As acknowledged by Woese,
"The compositional disparity in rRNA is a persistent
source of difficulty in phylogenetic analysis".
In Evolution at the Molecular Level,
R. Selander et al. (eds), 1991, pp.1-24.
"The problem (of) disparity in base composition is far
more troublesome than is generally recognized and has
almost received no attention to date"
(Olsen and Woese, FASEB J. 7, 113-123, 1993).
By contrast to the structural nucleic acids, in protein sequences
such compositional-induced changes occur predominantly in the
third-codon positions, which because of the degeneracy of the
genetic code have a minimal effect on the encoded amino acid
sequence.
(iii) In the case of 16S rRNA the alignment of sequences from
various species is carried out based upon the assumption that
similar secondary structural constraints apply in very distantly
related species. However, the assumption of constancy of
secondary structure in distantly related species remains largely
untested, to the best of my knowledge. This assumption could
potentially introduce serious bias in the alignment which in turn
could lead to incorrect phylogenetic relationships for certain
species. By contrast, for alignment of protein sequences from
different species, no assumption concerning secondary structure
need be made.
(iv) The length of SSU varies considerably between prokaryotes
and eukaryotes, and show tremendous variation within the
mitochondrial homologs (from 612 nt in Crithidia fasiculata to
1955 nt in Wheat; M. Gray, Biochem.Cell Biol. 66, 325, 1988).

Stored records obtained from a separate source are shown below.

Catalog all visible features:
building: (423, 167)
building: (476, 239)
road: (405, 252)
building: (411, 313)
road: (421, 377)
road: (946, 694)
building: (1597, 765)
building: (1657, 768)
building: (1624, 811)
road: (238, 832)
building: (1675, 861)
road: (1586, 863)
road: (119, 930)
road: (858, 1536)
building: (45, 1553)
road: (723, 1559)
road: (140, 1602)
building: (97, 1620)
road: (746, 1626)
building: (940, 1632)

This length variation should be of concern in terms of sequence
alignment and phylogenetic analysis. In contrast, for some of the
highly conserved proteins such as Hsp70, the length in all
species as well as organelles is very similar (excluding the
targetting sequences and a small variable region at the C-
terminal end that is not used for phylogenetic purposes).

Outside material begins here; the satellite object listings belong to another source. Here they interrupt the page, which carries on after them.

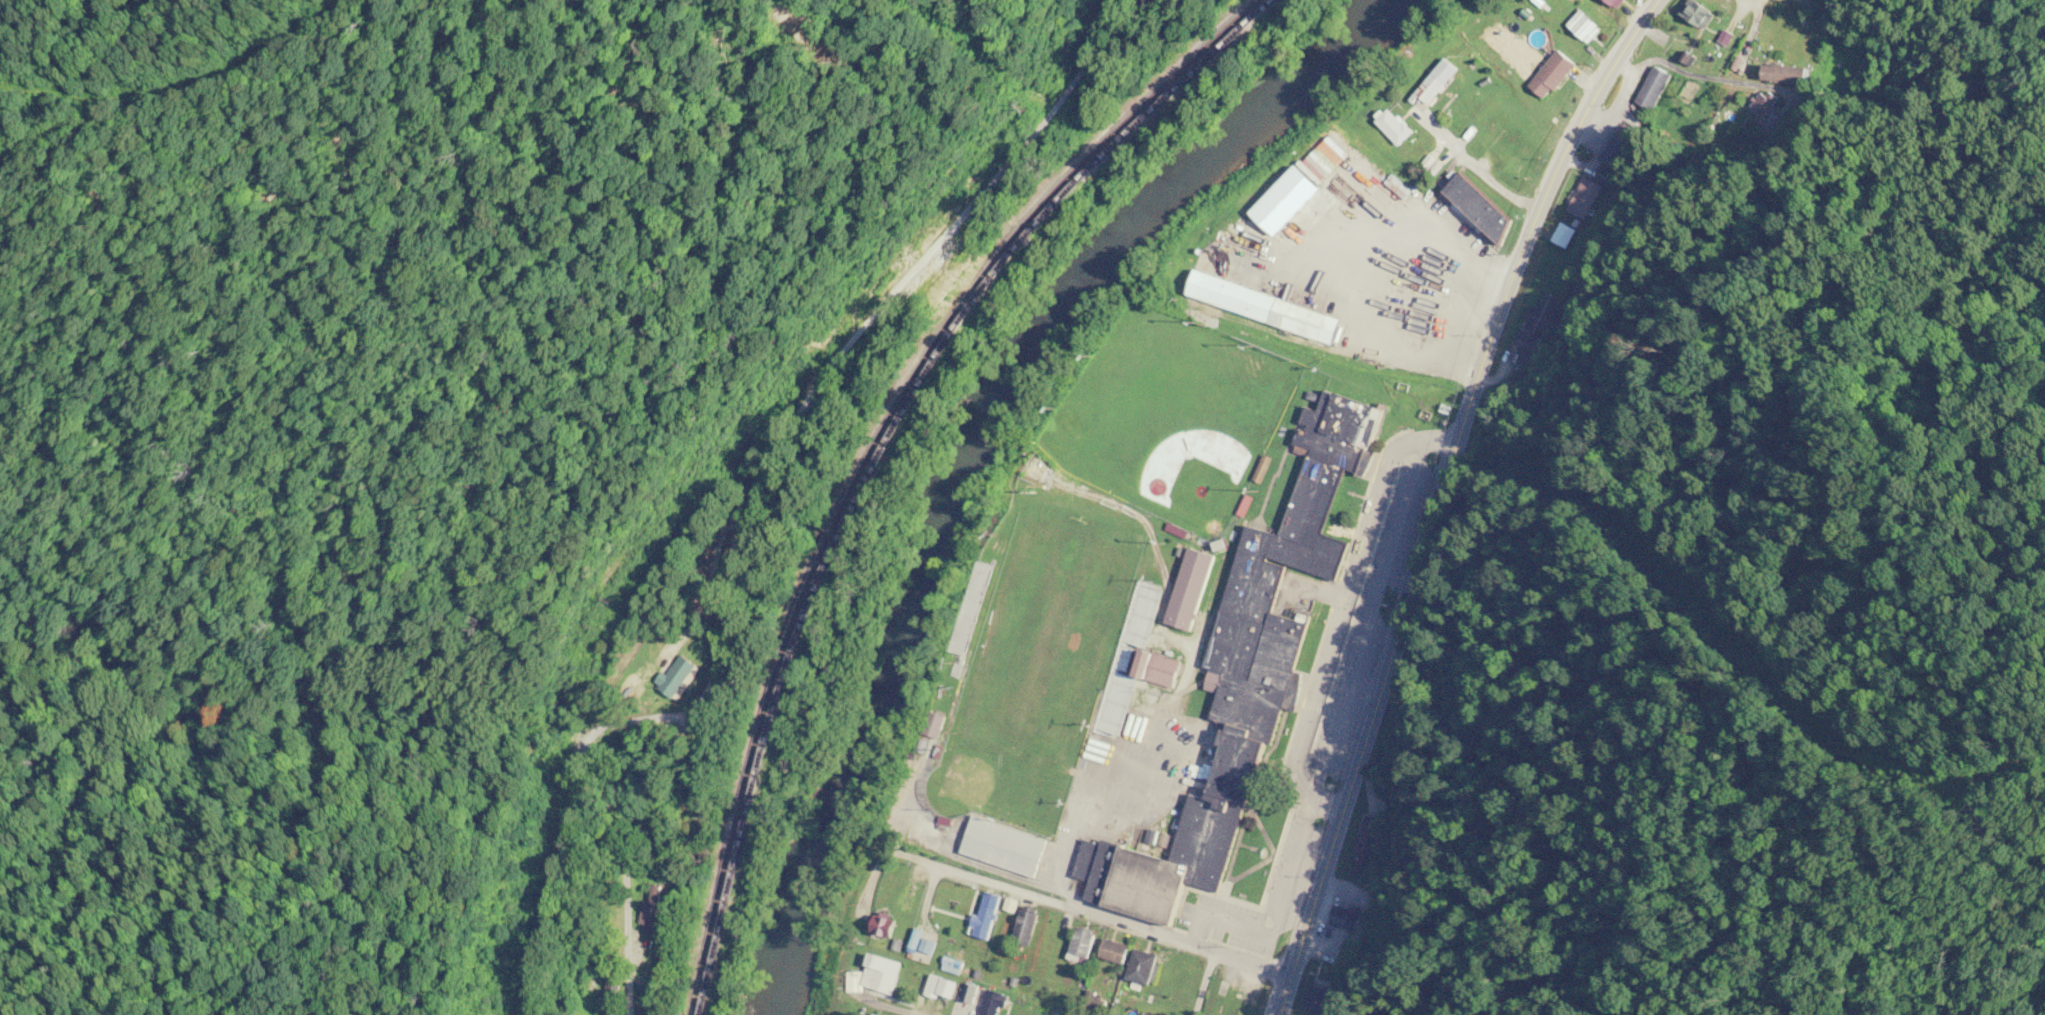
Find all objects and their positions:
building: (1616, 3)
building: (1718, 3)
building: (1697, 14)
building: (1585, 27)
building: (1553, 74)
building: (1781, 75)
building: (1441, 86)
building: (1651, 88)
road: (1814, 92)
power tower: (1011, 123)
building: (1396, 127)
building: (1620, 147)
road: (1470, 167)
building: (1589, 192)
building: (1290, 201)
building: (1483, 208)
building: (1562, 236)
building: (1266, 308)
building: (1400, 319)
building: (1538, 323)
river: (983, 442)
railway: (877, 454)
road: (752, 487)
road: (1438, 494)
building: (1192, 590)
power tower: (604, 602)
building: (1161, 670)
building: (682, 679)
building: (1245, 679)
building: (935, 725)
building: (1370, 839)
building: (1004, 846)
building: (910, 897)
building: (653, 910)
building: (987, 916)
road: (1102, 918)
building: (1340, 918)
building: (1027, 926)
building: (885, 930)
building: (928, 941)
building: (1083, 944)
building: (1116, 952)
building: (954, 959)
building: (1144, 967)
building: (883, 973)
road: (1202, 984)
building: (944, 987)
building: (971, 993)
building: (609, 995)
building: (1323, 1000)
building: (994, 1004)
road: (882, 1006)
building: (1248, 1007)
building: (1146, 1014)

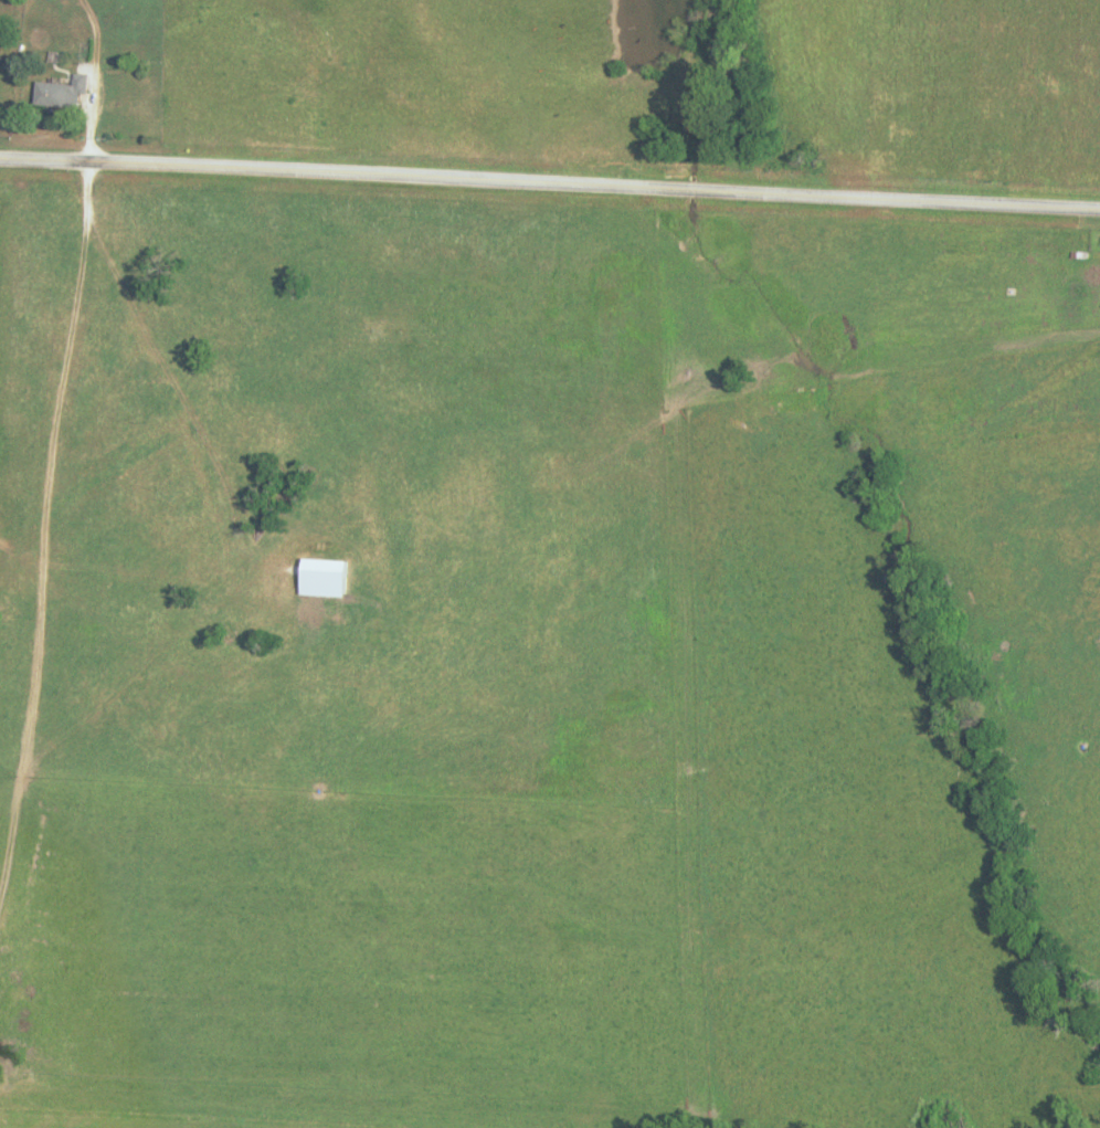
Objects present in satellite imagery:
building: (64, 92)
road: (550, 181)
building: (329, 577)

(v) The rRNA genes are present in multiple copies in most
(perhaps all) prokaryotic and eukaryotic organisms. The extent of
sequence differences between these genes is presently not clear,
and this is a potential source of problem in phylogenetic
analysis. In contrast, for some of the well characterized
proteins such as hsp70, only a single gene has been found in all
prokaryotes (except E.coli where a gene duplication has taken
place).
(vi) James McInnerney wrote:
> One of the main reasons that rRNA have been used for
> phylogenetic reconstruction is the idea that they are
> directly vertically transmitted and are not subject to
> lateral gene transfer.
Given the multiple copies of rRNA genes that are present in
various organisms, and their conserved function, I am not sure
how one could conclude that they are better than many of the
other genes in this regard.
However, for some of the well characterized and highly
conserved protein such as Hsp70, the possibility of horizontal
gene trasfer or exchange between species can be excluded based on
the distinctive sequence signatures that are present in homologs
from the major groups of prokaryotes. Likewise the possibility of
exchange between organellar and nuclear cytosolic homologs can
also be ruled out based on the distinctive sequence signatures in
the two types of homologs.
Thus, while the rRNA has, and would continue to serve a very
useful role in molecular evolutionary studies, it would be wrong
to conclude they are ideally suited for all types of studies. In
my opinion, it would be even a greater mistake to slight the
protein phylogenies, as they offer several advantages in
comparisons. It is likely that the evolutionary relationships
amongst the deepest branches in the tree of life, as well as the
root of the universal tree, will be clarified by the protein
based phylogenies rather than by the rRNA.
Radhey S. Gupta
McMaster University
P.S. I will respond to Arlin Stoltzfus and Larry Moran's postings
in a few weeks time after my grant writing is over.